Il trouva vite une ferme reliée à la route par un chemin de terre battue. Il était passé devant en voiture mais n’avait pas vu de lumière à ce moment-là. En fait, les amoureux avaient trouvé que la vieille maison avait l’air si triste avec ses vitres cassées, ses volets arrachés et son seuil effondré. Le jeune homme n’était pas sûr qu’il s’agissait de la même maison. En tout cas, celle-ci lui ressemblait.

Il monta le sentier pour la regarder de plus près. Maintenant, il était sûr que c’était bien la même, mais quelle différence! Des lumières brillaient dans toutes les pièces. La vaste pelouse était entretenue. Des éclats de rire et de la musique arrivaient jusqu’à lui. Comme il restait figé devant le spectacle, il entendit soudain des bruits de sabots. Lorsqu’il jeta un coup d’œil dans la grande cour latérale, il découvrit une vingtaine de voitures dont les chevaux étaient attachés à des poteaux.

Cela non plus, ce n’était pas normal, car il y avait bien un demi-siècle que ce genre d’attelage n’était plus utilisé. Peut-être, se dit le jeune homme, s’agissait-il d’une réunion de collectionneurs de véhicules de ce type. Quoi qu’il en soit, il trouverait bien un peu d’essence quelque part. Il se dirigea donc vers une porte latérale. Avant d’atteindre le porche, il jeta un coup d’œil par une des fenêtres. Dans la salle, il vit une cinquantaine de personnes habillées selon la mode du début du siècle*, qui mangeaient, buvaient ou dansaient. Il regarda sa montre. Il était exactement minuit mois le quart. C’est à ce moment qu’il entendit un cri perçant venant de l’intérieur, un cri aigü poussé par une femme. Les lumières s’éteignirent. Cloué sur place, le jeune homme était terrorisé.

Quelques secondes plus tard, lorsque ses yeux furent accoutumés à la clarté de la lune, il reçut un autre choc quand il se rendit compte qu’il regardait en fait une pièce vide à travers une vitre sale et cassée. Les volets pendaient lamentablement et, sous ses mains, l’appui de fenêtre pourri s’effritait. Il tourna les talons et se mit à courir jusqu’à la route.

Lorsqu’il raconta son aventure à des habitants du coin, il apprit qu’exactement cinquante ans plus tôt, à minuit moins le quart, une jeune fille avait été assassinée par un fiancé jaloux dans la pièce même où se déroulait la fête.

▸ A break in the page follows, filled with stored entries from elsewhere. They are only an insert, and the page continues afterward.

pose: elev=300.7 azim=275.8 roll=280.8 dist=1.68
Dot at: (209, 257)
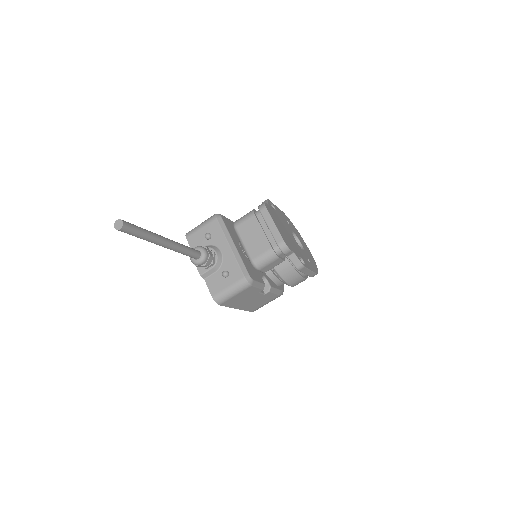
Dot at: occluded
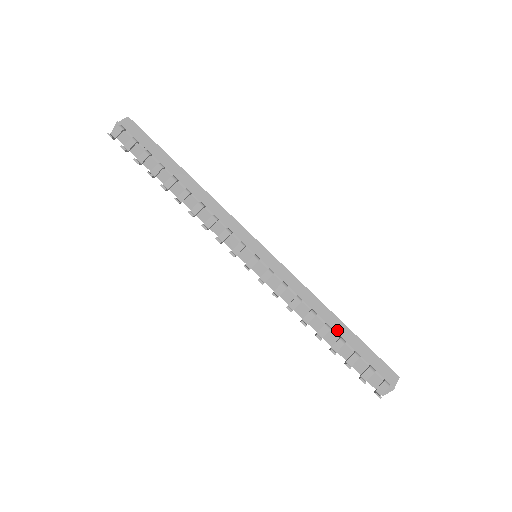
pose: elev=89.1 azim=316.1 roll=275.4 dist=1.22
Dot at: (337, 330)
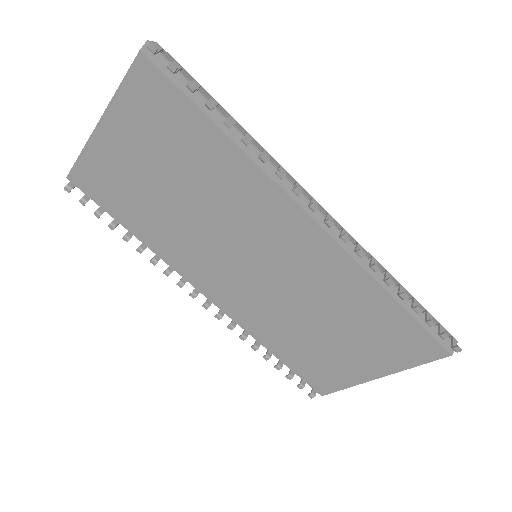
Dot at: occluded
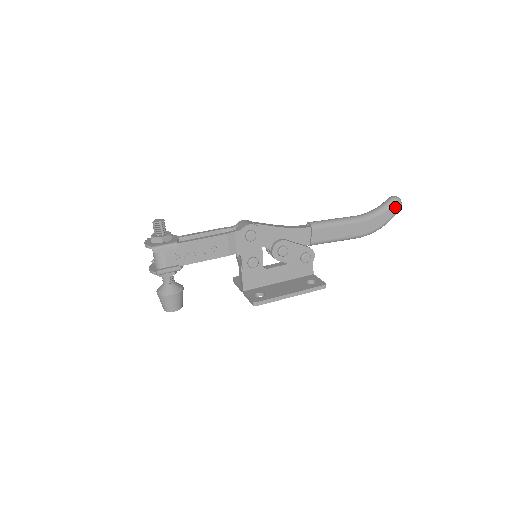
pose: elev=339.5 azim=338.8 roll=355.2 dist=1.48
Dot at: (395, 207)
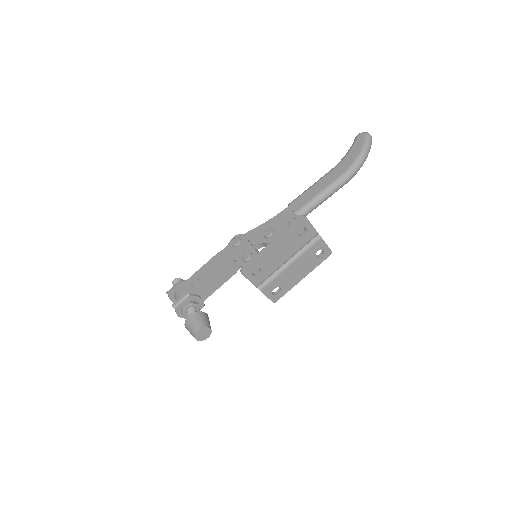
Dot at: (360, 138)
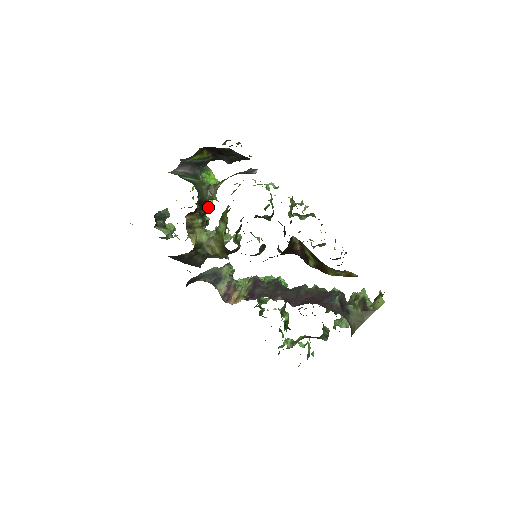
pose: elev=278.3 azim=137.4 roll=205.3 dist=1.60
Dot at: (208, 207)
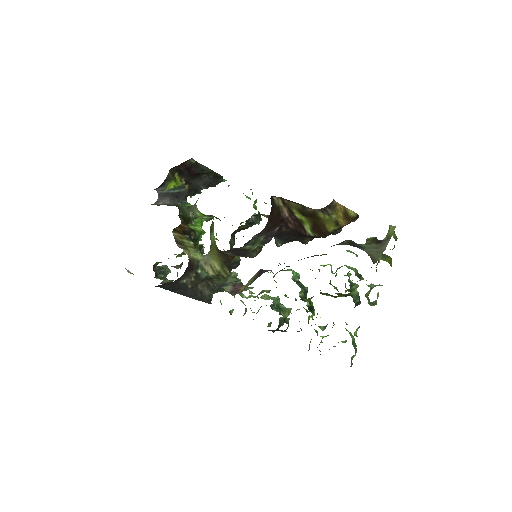
Dot at: (198, 234)
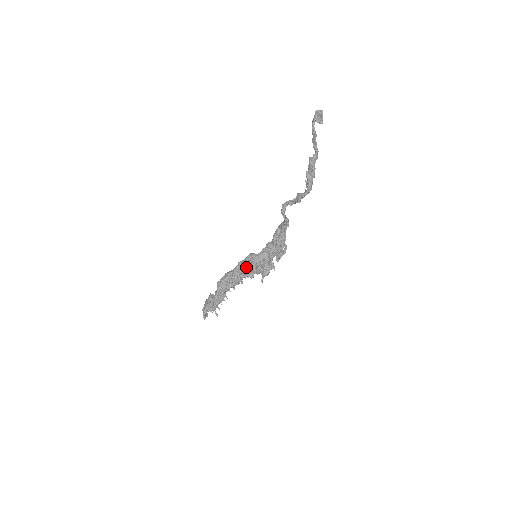
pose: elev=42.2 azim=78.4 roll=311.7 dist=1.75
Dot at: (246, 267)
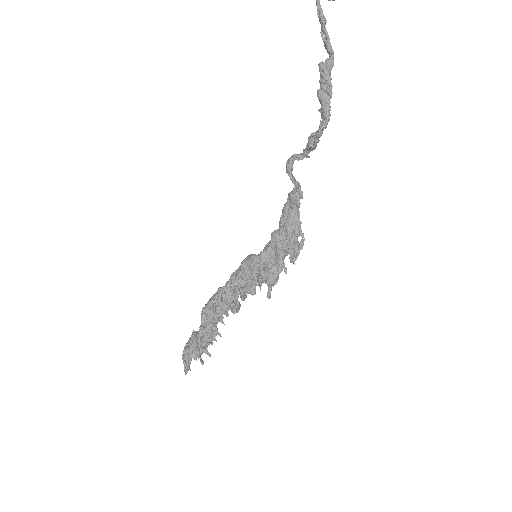
Dot at: (243, 278)
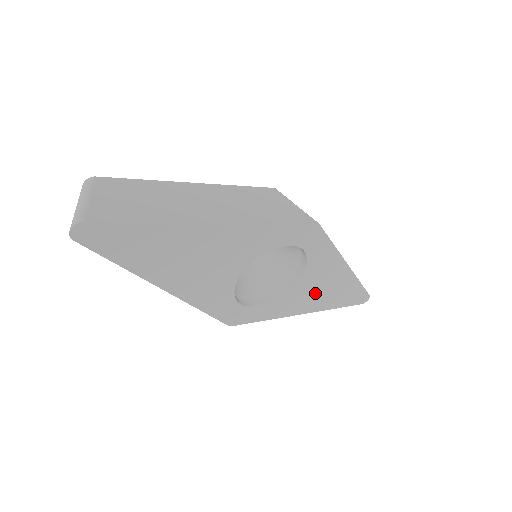
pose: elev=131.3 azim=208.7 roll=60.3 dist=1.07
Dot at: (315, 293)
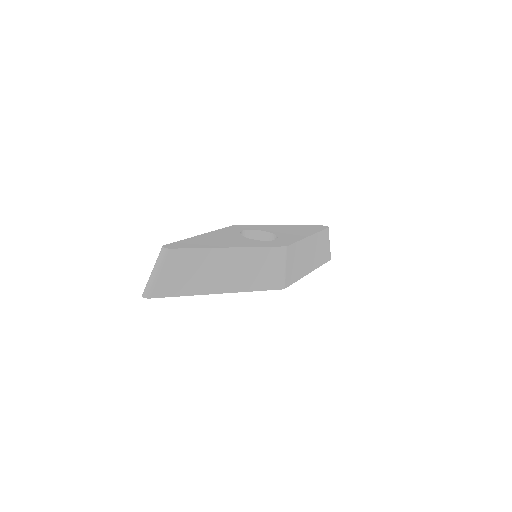
Dot at: occluded
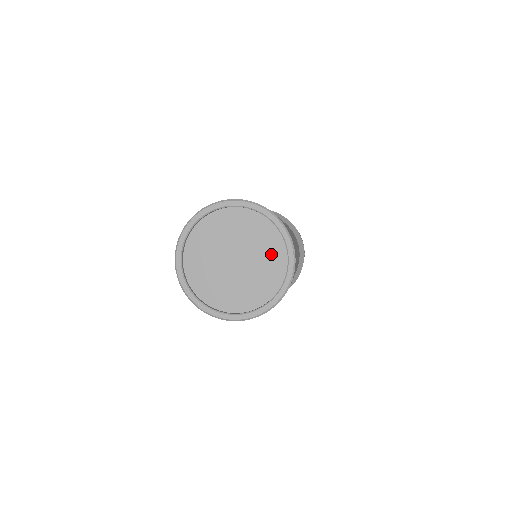
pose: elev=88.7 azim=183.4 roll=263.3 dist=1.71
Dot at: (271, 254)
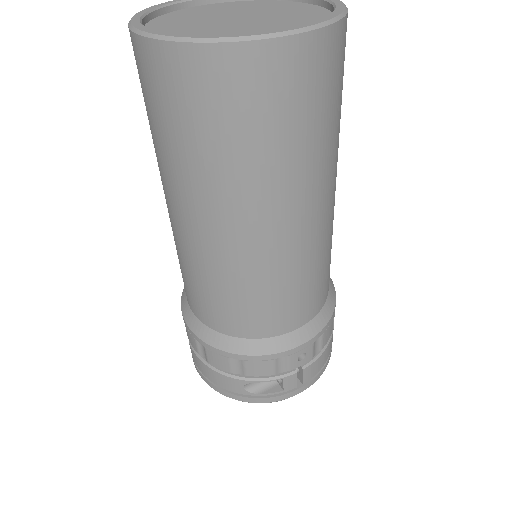
Dot at: (302, 20)
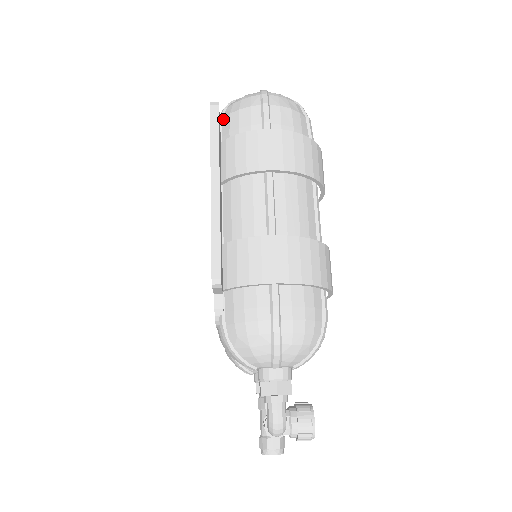
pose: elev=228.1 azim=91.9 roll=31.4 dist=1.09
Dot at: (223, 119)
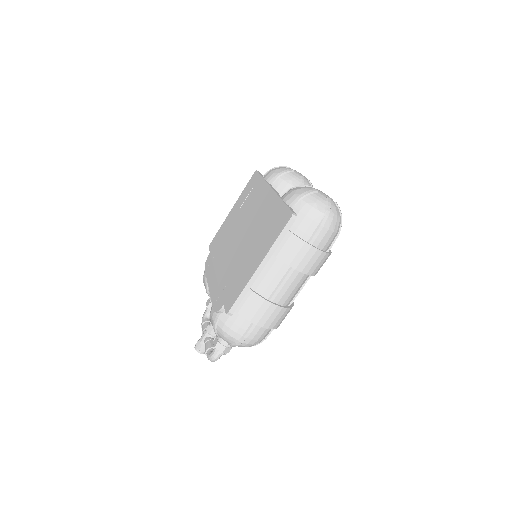
Dot at: (294, 208)
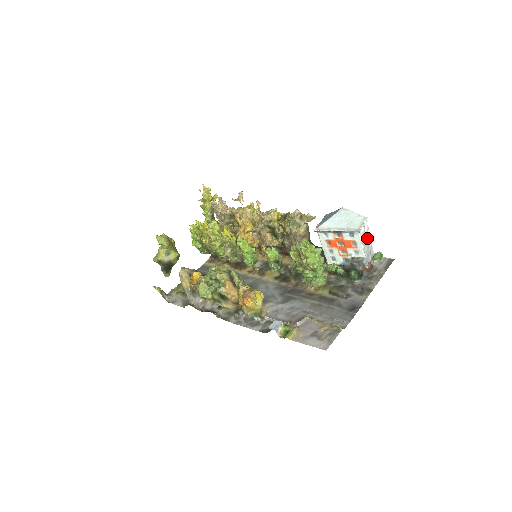
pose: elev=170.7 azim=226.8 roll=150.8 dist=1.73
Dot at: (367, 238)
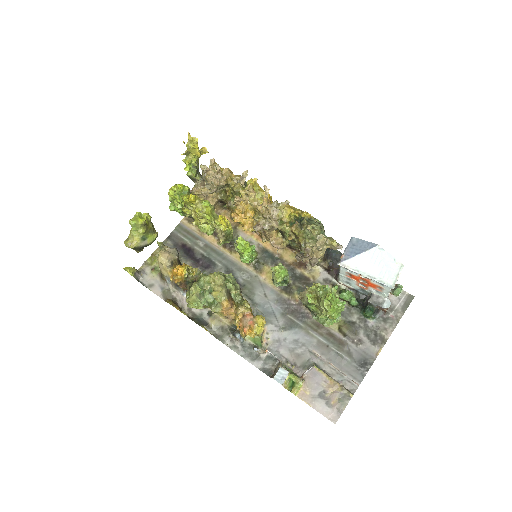
Dot at: occluded
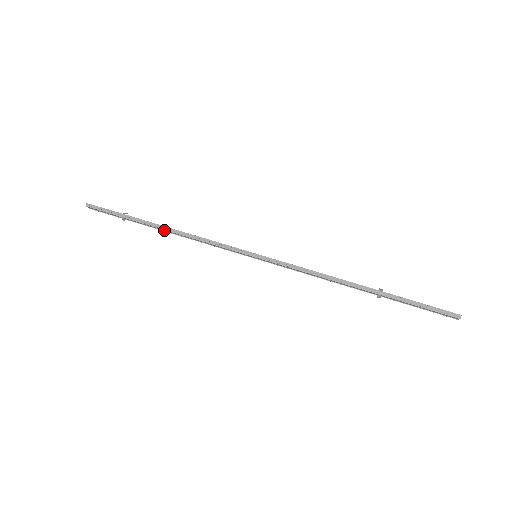
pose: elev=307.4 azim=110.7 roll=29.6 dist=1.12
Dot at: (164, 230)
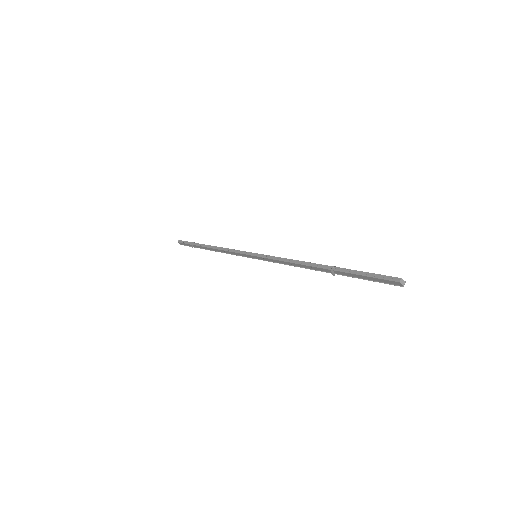
Dot at: (210, 249)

Il y a aujourd’hui plus de cinquante ans que ces événements se sont passés. Le témoin vit toujours dans l’ouest du Massachusetts. Mais il ne part plus jamais sans emporter un bidon d’essence.

 

C.B. Colby, Des histoires vraies de fantômes,

Malle (Belgique), Éditions Le Ballon,

« série Croco bleue », 2000, p.40-41

 

*Bien sûr, il s’agit du début du XXe siècle.

 

Le manuel «Rendez-vous» de Graficor propose de retrouver le schéma narratif de ce texte.  Pourquoi pas!